BEGIN
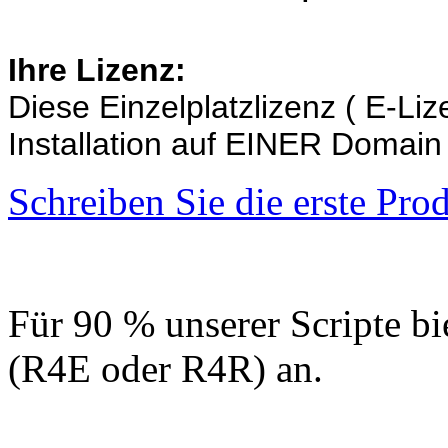
Ihre Lizenz:
Diese Einzelplatzlizenz ( E-Liz
Installation auf EINER Domain
Schreiben Sie die erste Pr
Für 90 % unserer Scripte bi
(R4E oder R4R) an.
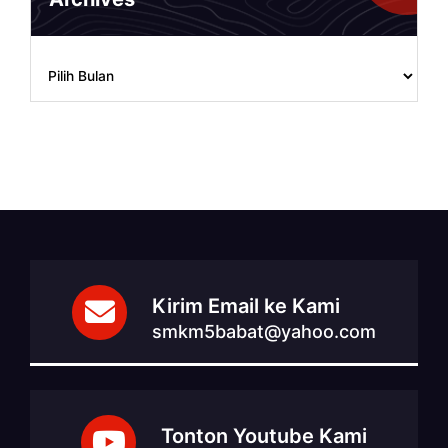
Archives
Kirim Email ke Kami
smkm5babat@yahoo.com
Tonton Youtube Kami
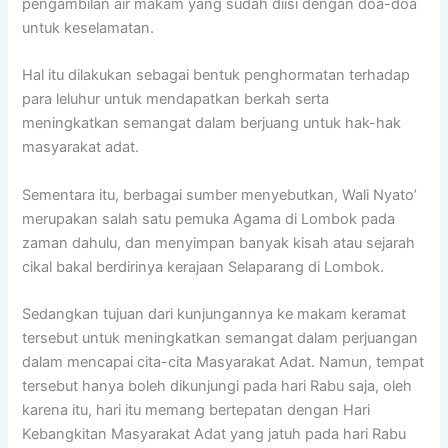
pengambilan air makam yang sudah diisi dengan doa-doa
untuk keselamatan.
Hal itu dilakukan sebagai bentuk penghormatan terhadap
para leluhur untuk mendapatkan berkah serta
meningkatkan semangat dalam berjuang untuk hak-hak
masyarakat adat.
Sementara itu, berbagai sumber menyebutkan, Wali Nyato’
merupakan salah satu pemuka Agama di Lombok pada
zaman dahulu, dan menyimpan banyak kisah atau sejarah
cikal bakal berdirinya kerajaan Selaparang di Lombok.
Sedangkan tujuan dari kunjungannya ke makam keramat
tersebut untuk meningkatkan semangat dalam perjuangan
dalam mencapai cita-cita Masyarakat Adat. Namun, tempat
tersebut hanya boleh dikunjungi pada hari Rabu saja, oleh
karena itu, hari itu memang bertepatan dengan Hari
Kebangkitan Masyarakat Adat yang jatuh pada hari Rabu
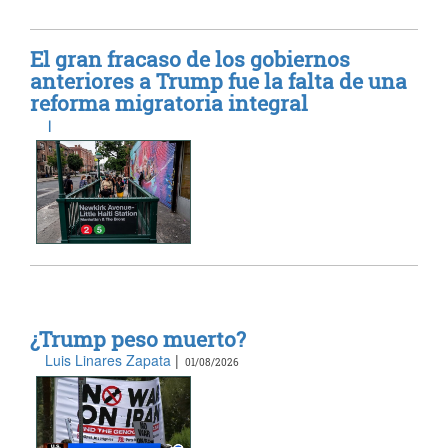
El gran fracaso de los gobiernos
anteriores a Trump fue la falta de una
reforma migratoria integral
|
¿Trump peso muerto?
Luis Linares Zapata
|
01/08/2026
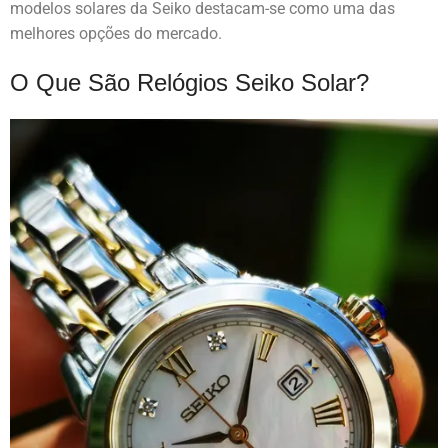
modelos solares da Seiko destacam-se como uma das
melhores opções do mercado.
O Que São Relógios Seiko Solar?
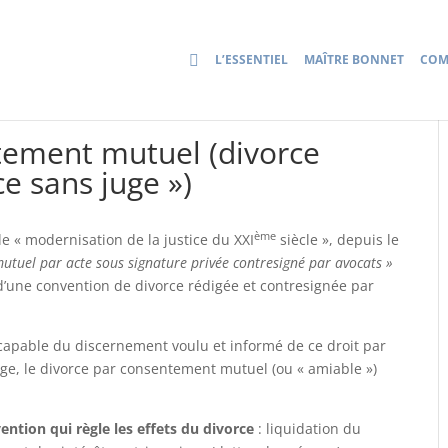
L’ESSENTIEL
MAÎTRE BONNET
COM
tement mutuel (divorce
ce sans juge »)
ème
e « modernisation de la justice du XXI
siècle », depuis le
utuel par acte sous signature privée contresigné par avocats »
d’une convention de divorce rédigée et contresignée par
 capable du discernement voulu et informé de ce droit par
ge, le divorce par consentement mutuel (ou « amiable »)
ention qui règle les effets du divorce
: liquidation du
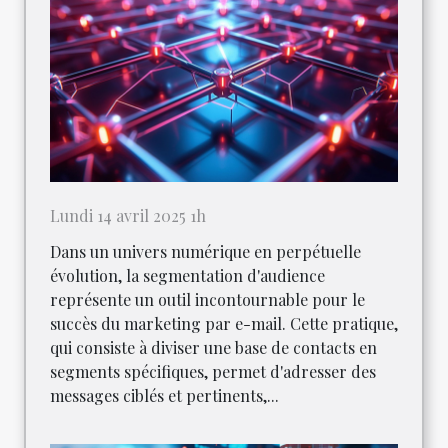
Lundi 14 avril 2025 1h
Dans un univers numérique en perpétuelle
évolution, la segmentation d'audience
représente un outil incontournable pour le
succès du marketing par e-mail. Cette pratique,
qui consiste à diviser une base de contacts en
segments spécifiques, permet d'adresser des
messages ciblés et pertinents,...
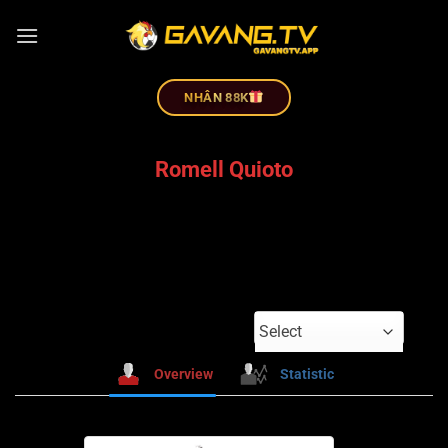
NHÂN 88K
Romell Quioto
Select
Overview
Statistic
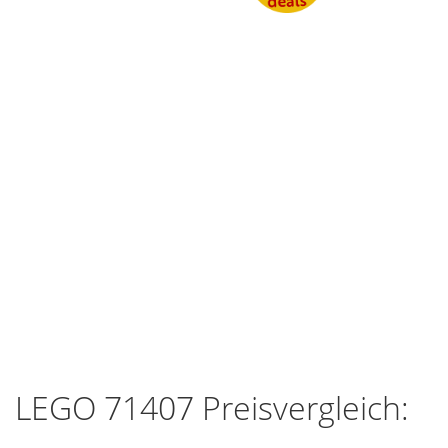
LEGO 71407 Preisvergleich:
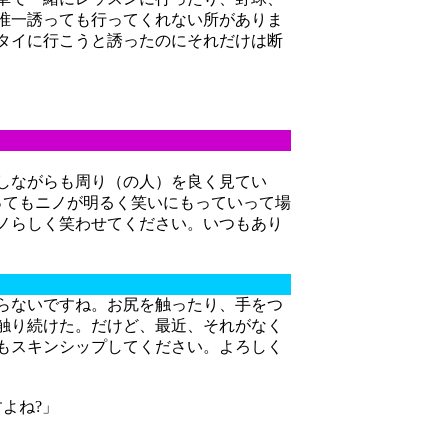
唯一誘っても行ってくれない所がありま
タイに行こうと誘ったのにそれだけは断
しながらも周り（の人）を良く見てい
ってもニノが明るく笑いにもっていって場
ノらしく笑わせてください。いつもあり
らないですね。お尻を触ったり、手をつ
触り続けた。だけど、最近、それがなく
もスキンシップしてください。よろしく
よね?」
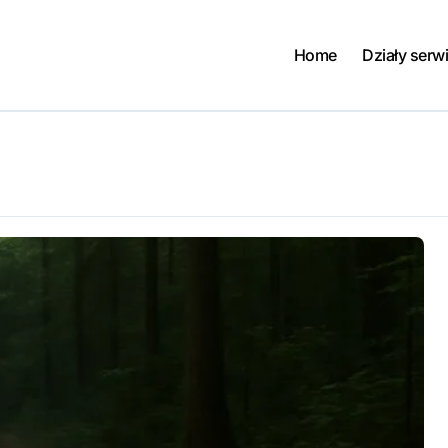
Home
Działy serw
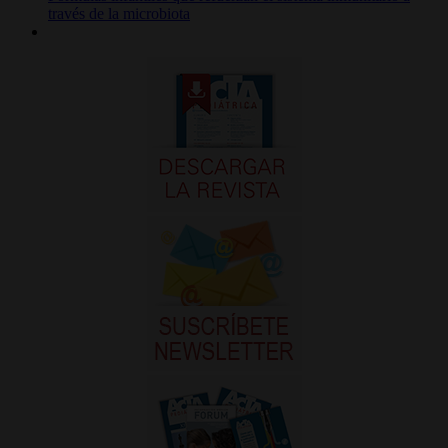
través de la microbiota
END
Reproduce everything from the line containing "El gran fracaso de los gobiernos" down to the final line above, word for word, and leave the pictures out.

> _Answer below_
El gran fracaso de los gobiernos
anteriores a Trump fue la falta de una
reforma migratoria integral
|
¿Trump peso muerto?
Luis Linares Zapata
|
01/08/2026
modelos solares da Seiko destacam-se como uma das
melhores opções do mercado.
O Que São Relógios Seiko Solar?
L’ESSENTIEL
MAÎTRE BONNET
COM
tement mutuel (divorce
ce sans juge »)
ème
e « modernisation de la justice du XXI
siècle », depuis le
utuel par acte sous signature privée contresigné par avocats »
d’une convention de divorce rédigée et contresignée par
 capable du discernement voulu et informé de ce droit par
ge, le divorce par consentement mutuel (ou « amiable »)
ention qui règle les effets du divorce
: liquidation du
Lundi 14 avril 2025 1h
Dans un univers numérique en perpétuelle
évolution, la segmentation d'audience
représente un outil incontournable pour le
succès du marketing par e-mail. Cette pratique,
qui consiste à diviser une base de contacts en
segments spécifiques, permet d'adresser des
messages ciblés et pertinents,...
NHÂN 88K
Romell Quioto
Select
Overview
Statistic
LEGO 71407 Preisvergleich:
唯一誘っても行ってくれない所がありま
タイに行こうと誘ったのにそれだけは断
しながらも周り（の人）を良く見てい
ってもニノが明るく笑いにもっていって場
ノらしく笑わせてください。いつもあり
らないですね。お尻を触ったり、手をつ
触り続けた。だけど、最近、それがなく
もスキンシップしてください。よろしく
よね?」
Home
Działy serw
través de la microbiota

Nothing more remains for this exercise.